Helmut Marko doesn't believe that Red Bull has consumed a much bigger slice of its development budget since the start of the season than rival Ferrari.
While the Scuderia's F1-75 new-generation car enjoyed an edge over Red Bull's RB18 at the start of its 2022 campaign, the latter outperformed the former at Imola and last weekend in Miami thanks to a series of impactful upgrades.
However, many believe the updates have come at a price for Red Bull, suggesting the team has front-loaded its development expense and could therefore reach its budget cap limit earlier than Ferrari.
But Marko doesn't believe that will be the case, explaining the rationale behind Red Bull's update programme.

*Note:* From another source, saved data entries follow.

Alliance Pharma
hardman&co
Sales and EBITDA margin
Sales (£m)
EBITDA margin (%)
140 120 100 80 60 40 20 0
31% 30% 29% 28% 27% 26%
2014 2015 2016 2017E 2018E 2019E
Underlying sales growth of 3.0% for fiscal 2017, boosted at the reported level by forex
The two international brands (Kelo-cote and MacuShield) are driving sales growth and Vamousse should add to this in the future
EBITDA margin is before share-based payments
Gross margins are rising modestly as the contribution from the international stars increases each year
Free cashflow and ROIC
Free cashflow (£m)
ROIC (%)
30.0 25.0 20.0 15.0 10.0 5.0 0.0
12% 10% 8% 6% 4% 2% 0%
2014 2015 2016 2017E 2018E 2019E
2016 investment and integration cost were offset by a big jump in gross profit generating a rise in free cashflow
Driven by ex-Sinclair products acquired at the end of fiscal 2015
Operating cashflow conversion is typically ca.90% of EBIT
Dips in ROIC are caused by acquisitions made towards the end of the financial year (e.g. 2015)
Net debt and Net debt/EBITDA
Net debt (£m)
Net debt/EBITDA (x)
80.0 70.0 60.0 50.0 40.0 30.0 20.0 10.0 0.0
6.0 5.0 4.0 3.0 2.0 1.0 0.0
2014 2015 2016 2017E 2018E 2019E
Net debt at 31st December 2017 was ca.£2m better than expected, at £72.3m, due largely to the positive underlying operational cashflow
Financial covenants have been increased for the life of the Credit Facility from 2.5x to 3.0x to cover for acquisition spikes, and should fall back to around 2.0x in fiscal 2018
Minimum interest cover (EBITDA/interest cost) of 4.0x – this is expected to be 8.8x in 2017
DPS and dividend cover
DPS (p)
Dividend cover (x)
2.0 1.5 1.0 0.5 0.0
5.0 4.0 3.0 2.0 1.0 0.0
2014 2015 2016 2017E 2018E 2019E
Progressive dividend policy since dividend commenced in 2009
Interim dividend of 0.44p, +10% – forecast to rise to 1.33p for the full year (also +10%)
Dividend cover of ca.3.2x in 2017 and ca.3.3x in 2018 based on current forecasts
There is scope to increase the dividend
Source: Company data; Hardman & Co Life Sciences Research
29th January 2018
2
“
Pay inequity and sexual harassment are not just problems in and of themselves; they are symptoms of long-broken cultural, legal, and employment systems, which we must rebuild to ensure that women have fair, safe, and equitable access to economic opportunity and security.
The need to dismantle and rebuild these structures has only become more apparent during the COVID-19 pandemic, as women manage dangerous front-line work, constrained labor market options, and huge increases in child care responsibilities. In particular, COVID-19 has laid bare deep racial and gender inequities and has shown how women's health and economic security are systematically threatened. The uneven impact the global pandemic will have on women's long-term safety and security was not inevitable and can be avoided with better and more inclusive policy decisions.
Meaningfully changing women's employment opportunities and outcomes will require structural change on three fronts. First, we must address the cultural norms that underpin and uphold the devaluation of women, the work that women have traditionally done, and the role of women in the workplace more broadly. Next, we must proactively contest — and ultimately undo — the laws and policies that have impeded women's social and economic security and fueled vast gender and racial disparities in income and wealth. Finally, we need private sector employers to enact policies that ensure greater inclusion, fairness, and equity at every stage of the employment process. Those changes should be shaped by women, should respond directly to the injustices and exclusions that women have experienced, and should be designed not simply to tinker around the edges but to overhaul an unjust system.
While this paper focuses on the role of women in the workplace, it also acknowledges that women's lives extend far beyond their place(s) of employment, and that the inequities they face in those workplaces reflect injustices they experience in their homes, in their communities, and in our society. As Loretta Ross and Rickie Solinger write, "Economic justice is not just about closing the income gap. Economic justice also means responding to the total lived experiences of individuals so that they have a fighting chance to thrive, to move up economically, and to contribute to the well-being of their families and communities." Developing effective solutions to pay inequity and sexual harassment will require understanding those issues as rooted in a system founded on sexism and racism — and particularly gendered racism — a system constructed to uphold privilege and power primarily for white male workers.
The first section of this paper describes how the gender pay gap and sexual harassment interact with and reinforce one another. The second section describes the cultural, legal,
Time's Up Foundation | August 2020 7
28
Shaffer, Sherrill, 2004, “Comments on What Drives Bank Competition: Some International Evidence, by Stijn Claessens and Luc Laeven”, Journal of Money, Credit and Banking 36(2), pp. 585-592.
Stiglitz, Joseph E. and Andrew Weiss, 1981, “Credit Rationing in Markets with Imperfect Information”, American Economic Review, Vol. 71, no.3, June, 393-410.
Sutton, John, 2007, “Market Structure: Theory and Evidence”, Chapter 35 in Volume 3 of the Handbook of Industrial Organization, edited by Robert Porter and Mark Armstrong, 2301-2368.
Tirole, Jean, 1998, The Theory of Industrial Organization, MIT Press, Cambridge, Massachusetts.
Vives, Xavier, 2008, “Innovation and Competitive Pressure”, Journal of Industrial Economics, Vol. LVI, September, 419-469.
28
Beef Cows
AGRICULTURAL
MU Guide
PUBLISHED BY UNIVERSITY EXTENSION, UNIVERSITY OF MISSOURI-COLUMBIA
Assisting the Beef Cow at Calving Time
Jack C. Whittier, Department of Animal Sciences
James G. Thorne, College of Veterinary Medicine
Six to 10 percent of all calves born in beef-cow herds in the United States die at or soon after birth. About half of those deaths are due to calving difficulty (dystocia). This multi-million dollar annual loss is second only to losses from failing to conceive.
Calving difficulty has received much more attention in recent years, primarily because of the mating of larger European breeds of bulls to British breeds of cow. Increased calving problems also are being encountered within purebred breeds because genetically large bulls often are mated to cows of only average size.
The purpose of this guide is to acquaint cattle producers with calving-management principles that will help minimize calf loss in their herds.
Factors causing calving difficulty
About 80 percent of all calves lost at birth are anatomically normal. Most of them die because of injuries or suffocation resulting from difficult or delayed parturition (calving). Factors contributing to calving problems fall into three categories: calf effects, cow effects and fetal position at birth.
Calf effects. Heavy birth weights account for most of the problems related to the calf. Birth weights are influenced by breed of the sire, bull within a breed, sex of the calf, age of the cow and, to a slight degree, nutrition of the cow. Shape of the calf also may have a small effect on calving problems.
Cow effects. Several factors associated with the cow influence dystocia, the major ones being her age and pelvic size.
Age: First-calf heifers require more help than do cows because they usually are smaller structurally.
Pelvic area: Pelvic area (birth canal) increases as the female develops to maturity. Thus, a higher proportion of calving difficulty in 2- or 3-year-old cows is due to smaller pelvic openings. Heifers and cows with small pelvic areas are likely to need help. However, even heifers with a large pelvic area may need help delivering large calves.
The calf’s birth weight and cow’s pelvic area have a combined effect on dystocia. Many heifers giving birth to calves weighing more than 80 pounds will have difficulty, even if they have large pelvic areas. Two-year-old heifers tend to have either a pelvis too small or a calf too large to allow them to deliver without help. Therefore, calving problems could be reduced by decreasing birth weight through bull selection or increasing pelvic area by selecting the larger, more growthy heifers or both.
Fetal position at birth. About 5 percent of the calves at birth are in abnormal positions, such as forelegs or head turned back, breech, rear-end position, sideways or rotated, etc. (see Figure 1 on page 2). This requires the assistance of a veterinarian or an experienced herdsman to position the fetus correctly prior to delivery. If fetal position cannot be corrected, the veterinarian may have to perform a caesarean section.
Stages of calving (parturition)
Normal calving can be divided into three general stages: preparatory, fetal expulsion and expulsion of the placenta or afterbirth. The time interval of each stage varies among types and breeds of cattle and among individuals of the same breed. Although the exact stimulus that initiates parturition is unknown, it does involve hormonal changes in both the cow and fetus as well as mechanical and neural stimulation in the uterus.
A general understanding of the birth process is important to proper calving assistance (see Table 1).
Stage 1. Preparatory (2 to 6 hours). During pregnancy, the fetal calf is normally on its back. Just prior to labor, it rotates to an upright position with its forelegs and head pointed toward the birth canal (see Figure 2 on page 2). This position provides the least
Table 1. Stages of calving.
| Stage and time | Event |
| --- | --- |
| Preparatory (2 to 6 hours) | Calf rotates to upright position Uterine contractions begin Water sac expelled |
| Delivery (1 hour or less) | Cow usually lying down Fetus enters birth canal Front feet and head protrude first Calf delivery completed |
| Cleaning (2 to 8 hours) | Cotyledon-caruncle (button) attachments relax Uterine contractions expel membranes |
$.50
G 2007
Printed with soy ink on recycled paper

"I don't think so. We plan our updates in such a way that we always lose weight with each update, because unfortunately we still haven't reached the minimum weight," explained the Austrian, quoted by Motorsport.com.
"And we won't quite reach it with the next update either."
Marko doubted that Red Bull was running at a significantly higher burn rate compared to Ferrari, arguing that Carlos Sainz's multiple crashes have likely taken their toll on the Italian outfit's own budget.
"I don't think we are in a significantly different position to Ferrari in this regard," he added.
"Especially since I wonder what effect it has on them that Carlos Sainz has already crashed the car several times. That can't be cheap."
Looking ahead, Marko foresees several items - such as higher energy and freight cost - that will inevitably weigh on Red Bull's budget as the season unfolds, but those areas will impact every team.
"It's true that the increased logistics costs are a problem," he said. "But that doesn't just affect us, it also affects Ferrari and all the other teams."
Red Bull team boss Christian Horner highlighted the importance of efficiency when it comes to the outfit's new parts and updates.
"You've got to be very careful where you introduce your upgrades because of the budget cap restrictions this year," said Horner.
"We've just got to make sure that we introduce something that is value for money."